John Pearson (2024, West Monroe, La.) came in relief for the Louisiana Knights and had an impressive outing. Throwing from a high three-quarters arm slot, he showed confidence in two pitches with a fastball that was 79-81 mph topping 82 mph and curveball that was in the mid- 60s that had 11-to-5 break. When Pearson repeated his delivery, he threw a lot of strikes with both pitches and by doing so was able to strike out four hitters in two innings of work. When his command comes around as he matures, Pearson could turn into a prospect college coaches will want to follow over the years at West Monroe High School.

Andy Perez (2024, Orange City, Fla) is a very athletic shortstop for Enemy Baseball Showcase Team. At shortstop, he displayed soft hands, a strong arm with good lateral range and was able to make all the throws. He had very good bat speed with some whip and made hard, regular contact with a line drive swing plane. He smoked an RBI single to left that came off the bat with a very high exit velocity in his first at-bat and smoke a double to left field in his third plate appearance of the day. Overall, Perez is a young prospect that colleges will be paying close attention to once he enters high school in Florida.

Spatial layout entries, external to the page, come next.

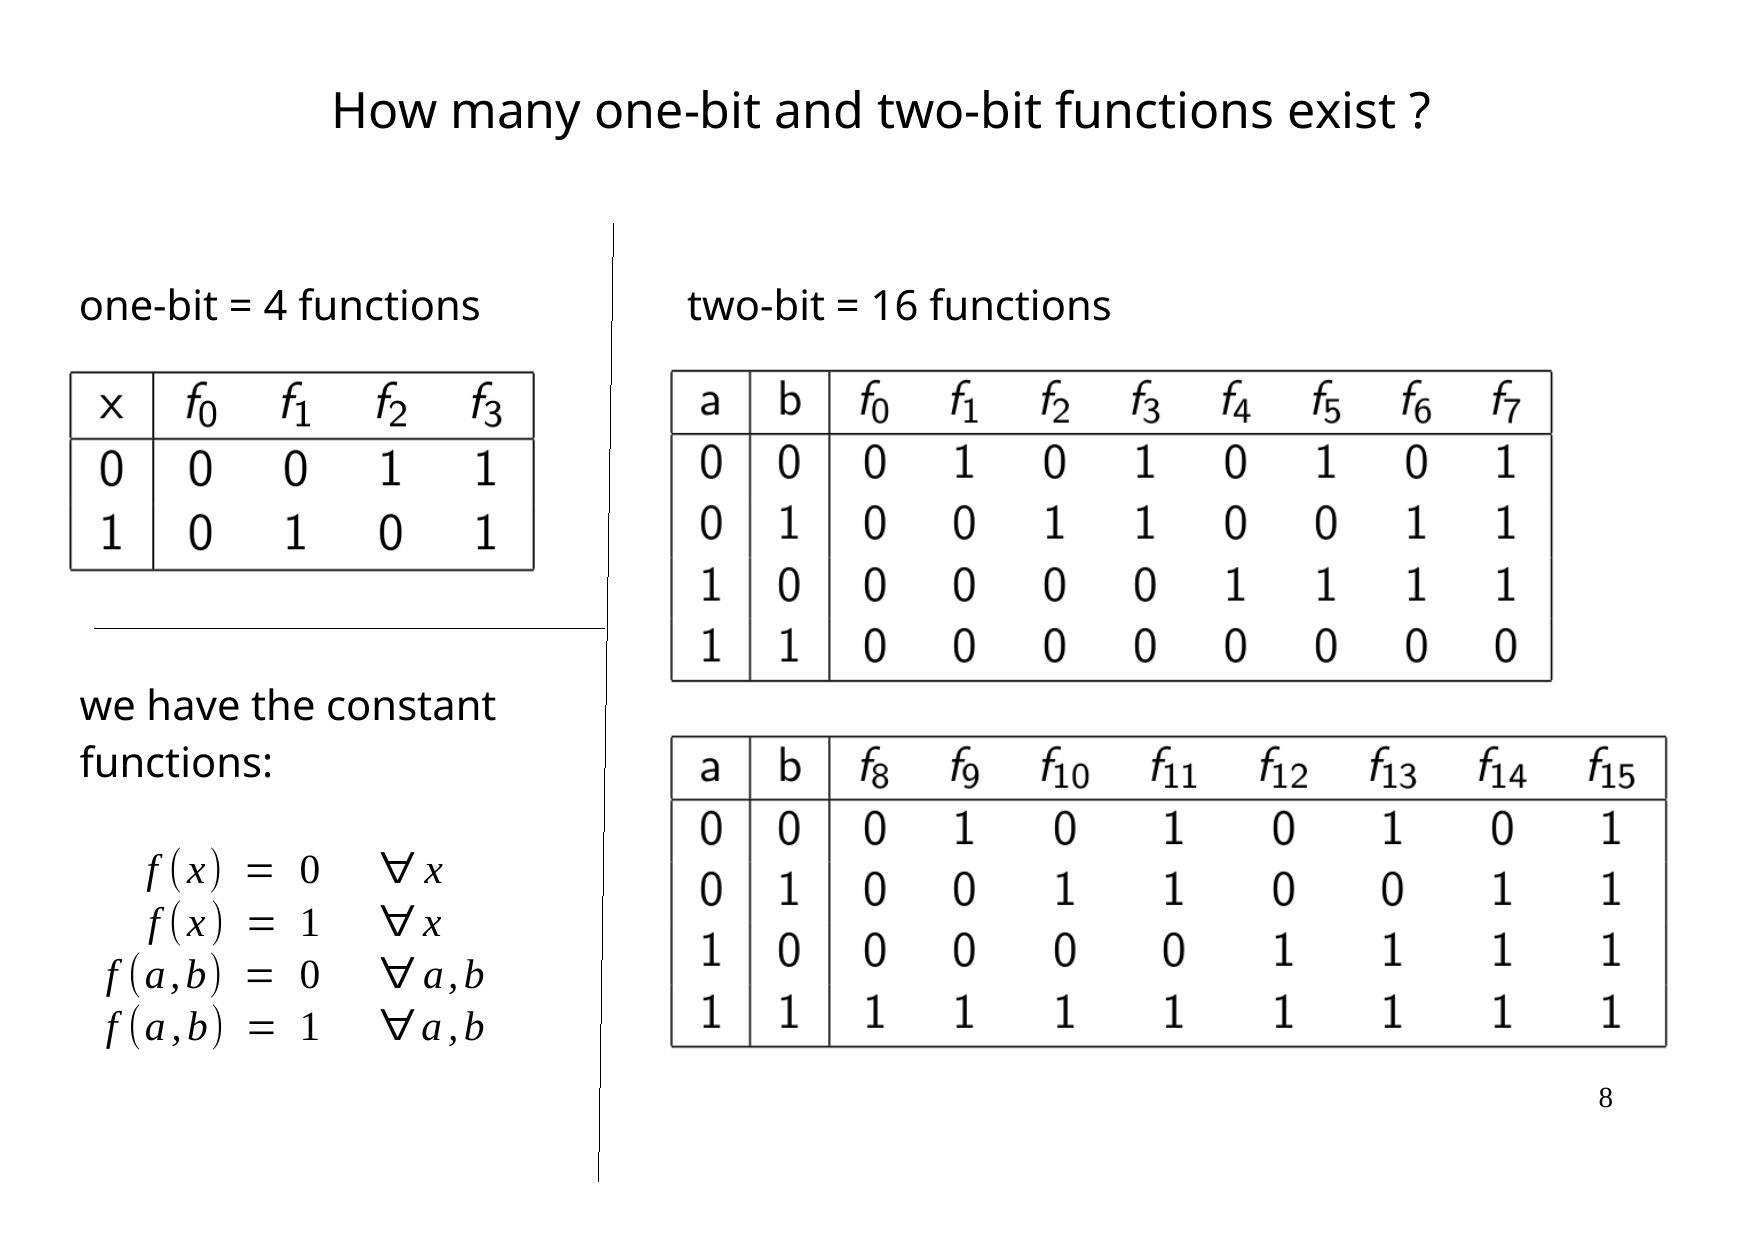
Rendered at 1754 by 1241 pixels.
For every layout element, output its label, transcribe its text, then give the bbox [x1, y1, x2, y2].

picture [643, 340, 1694, 1075]
picture [41, 339, 567, 595]
text_box two-bit = 16 functions [672, 268, 1124, 338]
text_box How many one-bit and two-bit functions exist ? [317, 68, 1437, 148]
text_box one-bit = 4 functions [64, 268, 490, 338]
chart [98, 846, 492, 1053]
text_box we have the constant functions: [64, 668, 515, 792]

Theronos Michalis (2024, Missouri City, Texas) is a young lefthanded pitcher for Banditos Black. Michalis attacked hitters with his fastball that topped out at 75 mph and showed a good feel for a 1-to-7 curveball at 62 mph and a changeup at 68 mph. He had some funk in his delivery, a quick arm and created angle from his 5-foot-10 frame and three-quarters arm slot. Michalis worked the knees with his fastball that had arm-side run, threw a lot of strikes and generated weak groundball contact. When out of the stretch his velocity dropped a bit but was still consistent with his delivery. Michalis worked 4 1/3 innings, struck out nine and allowed two hits.

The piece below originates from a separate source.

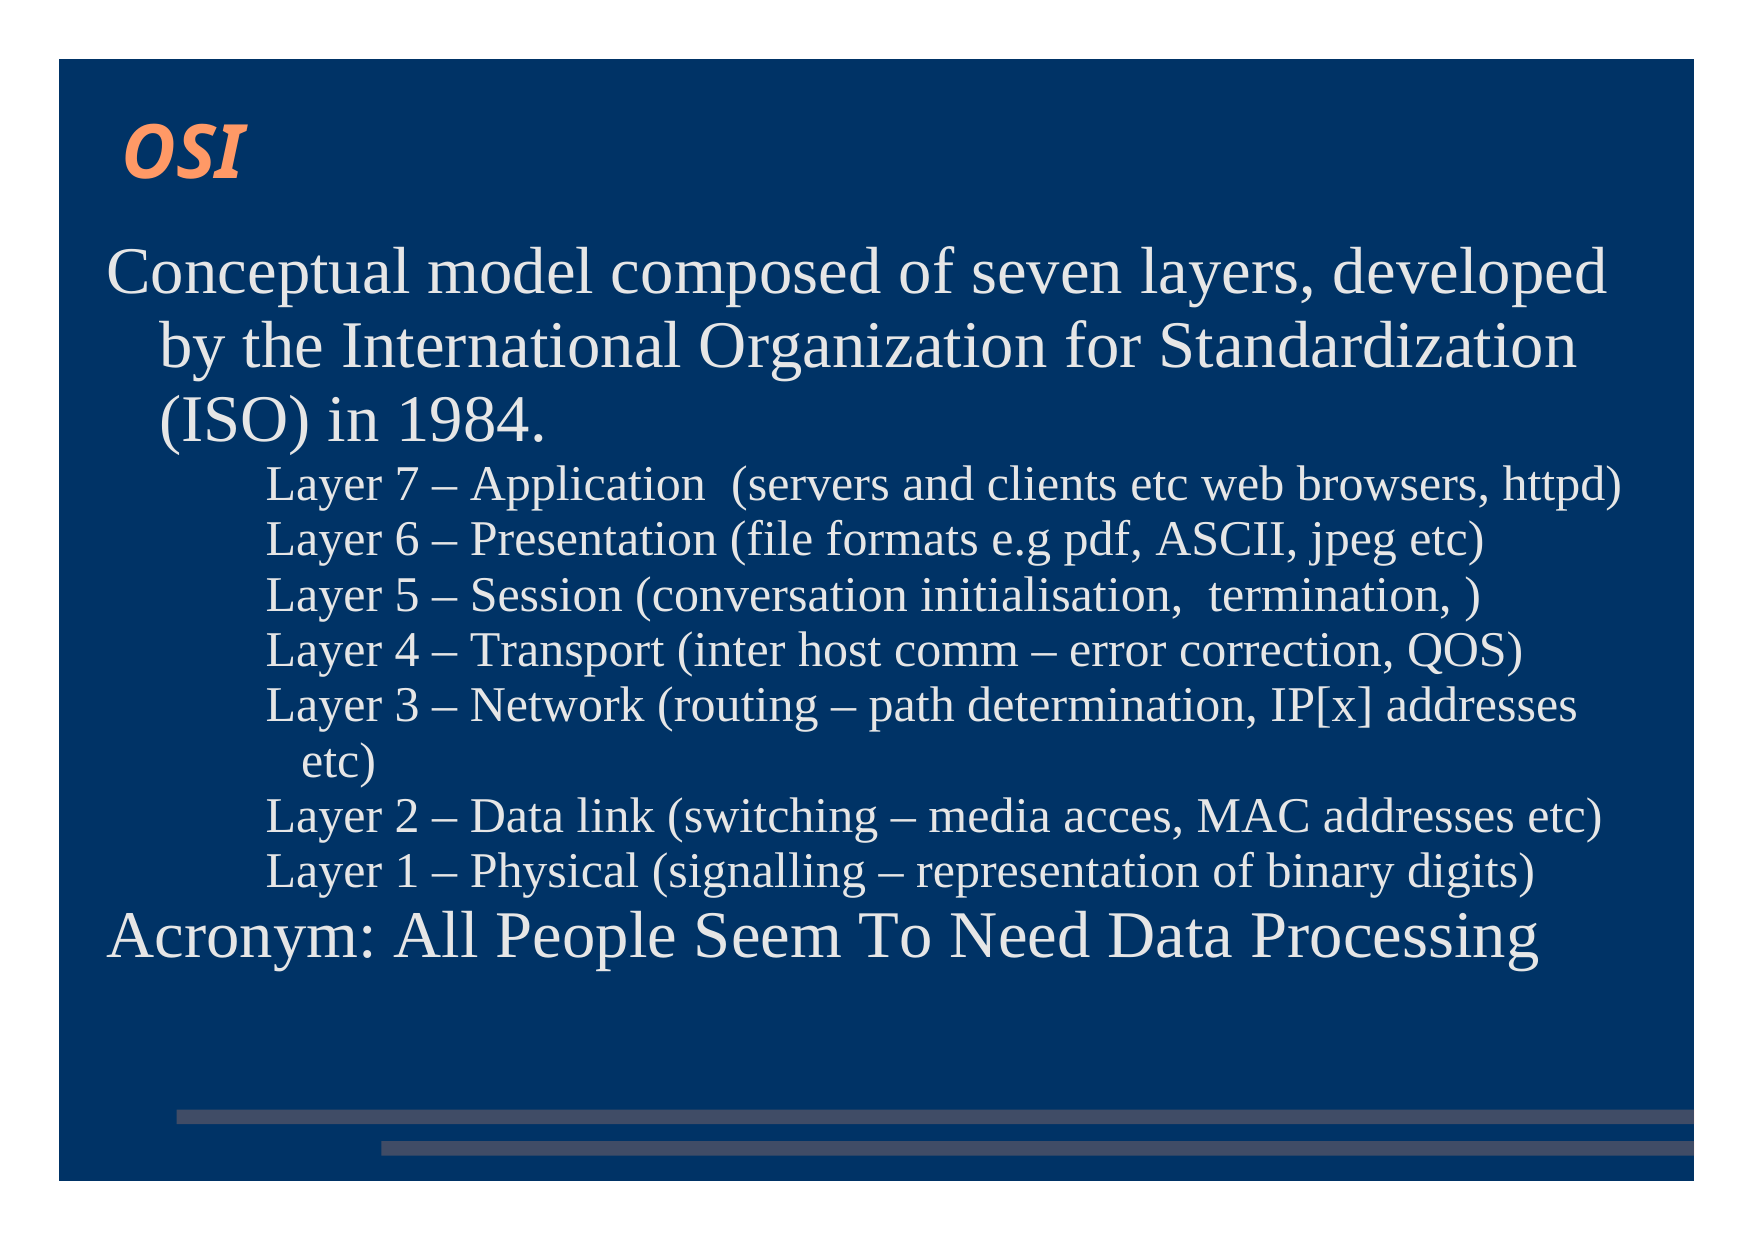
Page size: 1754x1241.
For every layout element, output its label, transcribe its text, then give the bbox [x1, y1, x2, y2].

Righthanded pitcher Drew Dyke (2024, Mount Pleasant, Texas) has a lot to offer on the mound. Dyke had a quick arm and was able to locate two pitches for strikes. His fastball sat was 78-80 mph with sink and tunneled his slider at 68 mph that was a swing-and-miss pitch. He located his fastball to both sides of the plate and kept his slider below the belt keeping hitters fooled. Dyke is a prospect to keep an eye on as he matures over his high school career.

Daniel Garcia (2023, Spring, Texas) struck out nine in 5 1/3 innings for Canes Southwest Allen. Garcia worked consistently in the 79-82 mph range and flashed a 68-73 mph curveball that had 11-to-5 break. He threw from a three-quarters arm slot, primarily worked his fastball and threw his curveball for strikes when needed. The arm works well with clean actions, he gets downhill with good extension out front and stays online. This young prospect should gain more velocity and projects to grow more than his listed to his 5-foot-7 frame and will be one to watch once get begins at Grand Oaks High School.

Dakylan Johnson (2024, Longview, Texas) showed potential on the mound for Enemy Baseball Showcase Team. Johnson lived off his fastball and worked 78-80 mph while topping out at 82 mph. Throwing from a high-three quarters are slot, the 6-foot-1 young prospect creates angle, can command his fastball to his glove side with ease and overpowered hitters during his outing. The curveball showed promise with late and sharp break that he was able to throw at any time in any count at 70 mph. He has a loose and easy arm action with a longer arm circle in the back, had slight effort to his delivery and utilized his lower half well. Johnson outing was impressive as he lasted five innings, stuck out eight and only allowed three hits.